Talking about let, I thought that let P = Q in R
would evaluate Q -> Q'
then P
is replaced by Q'
in R
, or: R[P -> Q']
.
Morally, yes, but P
is not immediately evaluated, it is evaluated when needed.
But in fix definition the Q
depends on R
, how to evaluate then?
Q
does not depend on R
, it depends on P
. This makes P
depend on itself, recursively. This can lead to several different outcomes. Roughly put:
If Q
can not return any part of its result before evaluating P
, then P
represents an infinitely recursing computation, which does not terminate. For example,
let x = x + 1 in x -- loops forever with no result
-- (GHC is able to catch this specific case and raise an exception instead,
-- but it's an irrelevant detail)
If Q
can instead return a part of its result before needing to evaluate P
, it does so.
let x = 2 : x in x
-- x = 2 : .... can be generated immediately
-- This results in the infinite list 2:2:2:2:2:.....
let x = (32, 10 + fst x) in x
-- x = (32, ...) can be generated immediately
-- hence x = (32, 10 + fst (32, ...)) = (32, 10+32) = (32, 42)
I imagine that this is about lazy evaluation. Q'
becomes a thunk, but I can't reason this in my head.
P
is associated with a thunk. What matters is whether this thunk calls itself before returning some part of the output or not.

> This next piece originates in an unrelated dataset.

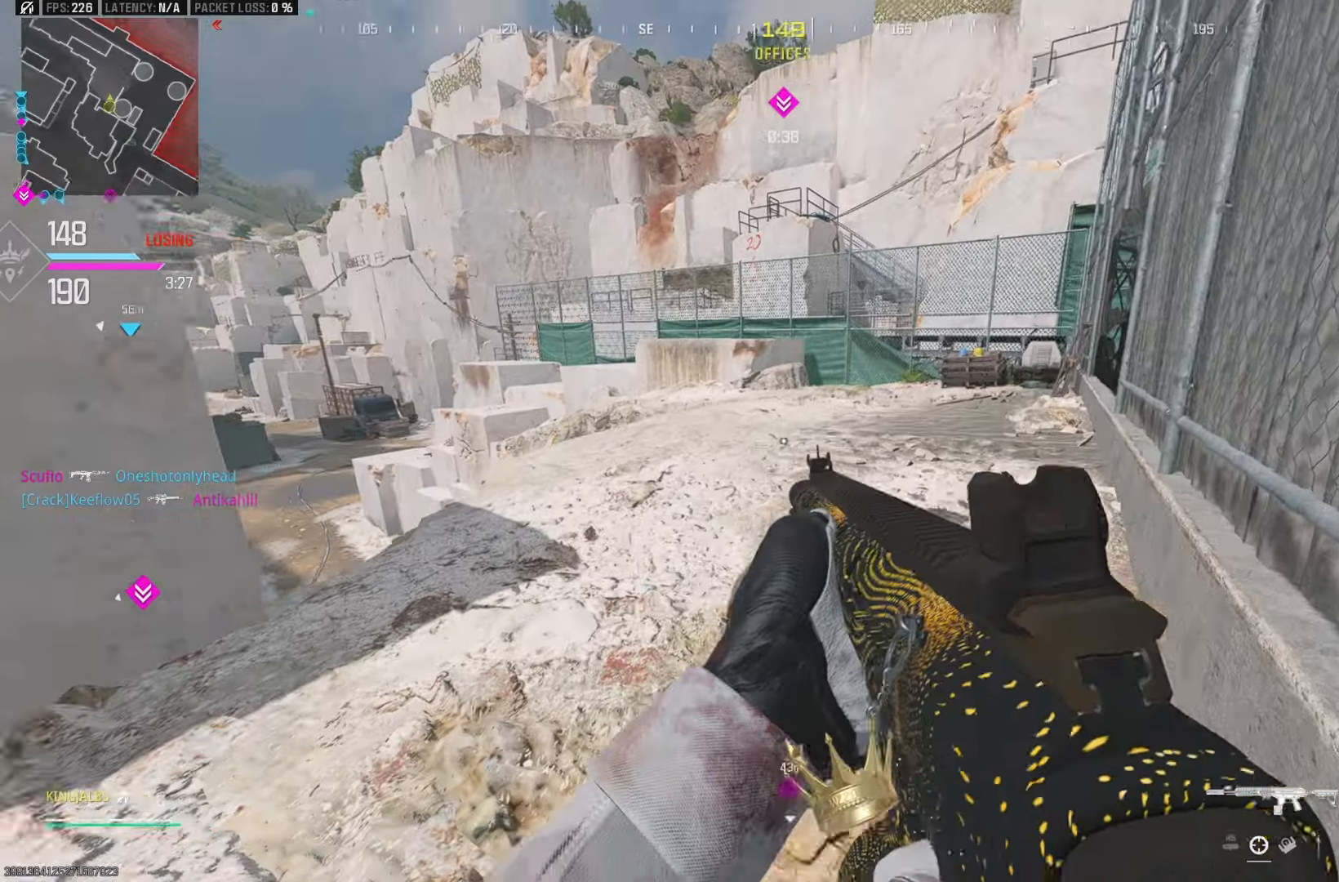
{"buttons": [], "left_stick": "up", "right_stick": "center", "events": [[33, "left_stick", "up-right"], [67, "right_stick", "center"], [333, "right_stick", "right"], [367, "left_stick", "up"], [500, "right_stick", "center"]]}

As a matter of context, I'm looking at Y combinator, it should find a fixed point of a function so if I have this function. one x = 1
, then fix one == 1
must hold, right?
Yes.
So fix one = let x = one x in x
, but I can't see why 1
would emerge from that
We can compute it like this:
fix one
= {- definition of fix -}
let x = one x in x
= {- definition of x -}
let x = one x in one x
= {- definition of one -}
let x = one x in 1
= {- x is now irrelevant -}
1
Just expand the definitions. Keep recursive definitions around in case you need them again.